— TO BE DONE —
Put each line of the records below into a JSON list of strings, one string per line, leaving out any blank lines.

Dataset excerpt:
** Begin **

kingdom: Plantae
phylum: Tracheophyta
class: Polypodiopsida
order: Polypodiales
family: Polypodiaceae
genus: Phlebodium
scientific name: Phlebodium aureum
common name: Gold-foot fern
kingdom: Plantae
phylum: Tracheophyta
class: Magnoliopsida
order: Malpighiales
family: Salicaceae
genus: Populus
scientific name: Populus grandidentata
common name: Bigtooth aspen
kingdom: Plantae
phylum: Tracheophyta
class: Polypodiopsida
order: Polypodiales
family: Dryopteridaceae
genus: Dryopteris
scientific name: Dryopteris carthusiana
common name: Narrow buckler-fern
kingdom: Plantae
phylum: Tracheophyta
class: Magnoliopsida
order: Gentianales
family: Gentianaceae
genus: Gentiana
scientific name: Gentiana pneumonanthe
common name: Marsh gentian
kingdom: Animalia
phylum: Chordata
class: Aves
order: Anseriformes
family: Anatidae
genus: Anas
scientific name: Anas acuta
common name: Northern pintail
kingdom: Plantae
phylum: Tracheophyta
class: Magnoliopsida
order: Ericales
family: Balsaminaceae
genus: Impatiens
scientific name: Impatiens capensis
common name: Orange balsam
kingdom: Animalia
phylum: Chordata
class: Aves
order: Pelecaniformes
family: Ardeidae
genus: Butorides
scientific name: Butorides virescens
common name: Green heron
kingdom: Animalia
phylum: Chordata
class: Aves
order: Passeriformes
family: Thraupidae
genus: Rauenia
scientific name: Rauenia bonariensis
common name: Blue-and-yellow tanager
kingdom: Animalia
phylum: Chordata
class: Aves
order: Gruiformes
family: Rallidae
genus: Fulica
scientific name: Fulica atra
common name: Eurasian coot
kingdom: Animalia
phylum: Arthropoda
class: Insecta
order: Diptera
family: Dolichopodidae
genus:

** End **

— RESULT OF THIS EXERCISE —
[
  "kingdom: Plantae",
  "phylum: Tracheophyta",
  "class: Polypodiopsida",
  "order: Polypodiales",
  "family: Polypodiaceae",
  "genus: Phlebodium",
  "scientific name: Phlebodium aureum",
  "common name: Gold-foot fern",
  "kingdom: Plantae",
  "phylum: Tracheophyta",
  "class: Magnoliopsida",
  "order: Malpighiales",
  "family: Salicaceae",
  "genus: Populus",
  "scientific name: Populus grandidentata",
  "common name: Bigtooth aspen",
  "kingdom: Plantae",
  "phylum: Tracheophyta",
  "class: Polypodiopsida",
  "order: Polypodiales",
  "family: Dryopteridaceae",
  "genus: Dryopteris",
  "scientific name: Dryopteris carthusiana",
  "common name: Narrow buckler-fern",
  "kingdom: Plantae",
  "phylum: Tracheophyta",
  "class: Magnoliopsida",
  "order: Gentianales",
  "family: Gentianaceae",
  "genus: Gentiana",
  "scientific name: Gentiana pneumonanthe",
  "common name: Marsh gentian",
  "kingdom: Animalia",
  "phylum: Chordata",
  "class: Aves",
  "order: Anseriformes",
  "family: Anatidae",
  "genus: Anas",
  "scientific name: Anas acuta",
  "common name: Northern pintail",
  "kingdom: Plantae",
  "phylum: Tracheophyta",
  "class: Magnoliopsida",
  "order: Ericales",
  "family: Balsaminaceae",
  "genus: Impatiens",
  "scientific name: Impatiens capensis",
  "common name: Orange balsam",
  "kingdom: Animalia",
  "phylum: Chordata",
  "class: Aves",
  "order: Pelecaniformes",
  "family: Ardeidae",
  "genus: Butorides",
  "scientific name: Butorides virescens",
  "common name: Green heron",
  "kingdom: Animalia",
  "phylum: Chordata",
  "class: Aves",
  "order: Passeriformes",
  "family: Thraupidae",
  "genus: Rauenia",
  "scientific name: Rauenia bonariensis",
  "common name: Blue-and-yellow tanager",
  "kingdom: Animalia",
  "phylum: Chordata",
  "class: Aves",
  "order: Gruiformes",
  "family: Rallidae",
  "genus: Fulica",
  "scientific name: Fulica atra",
  "common name: Eurasian coot",
  "kingdom: Animalia",
  "phylum: Arthropoda",
  "class: Insecta",
  "order: Diptera",
  "family: Dolichopodidae",
  "genus:"
]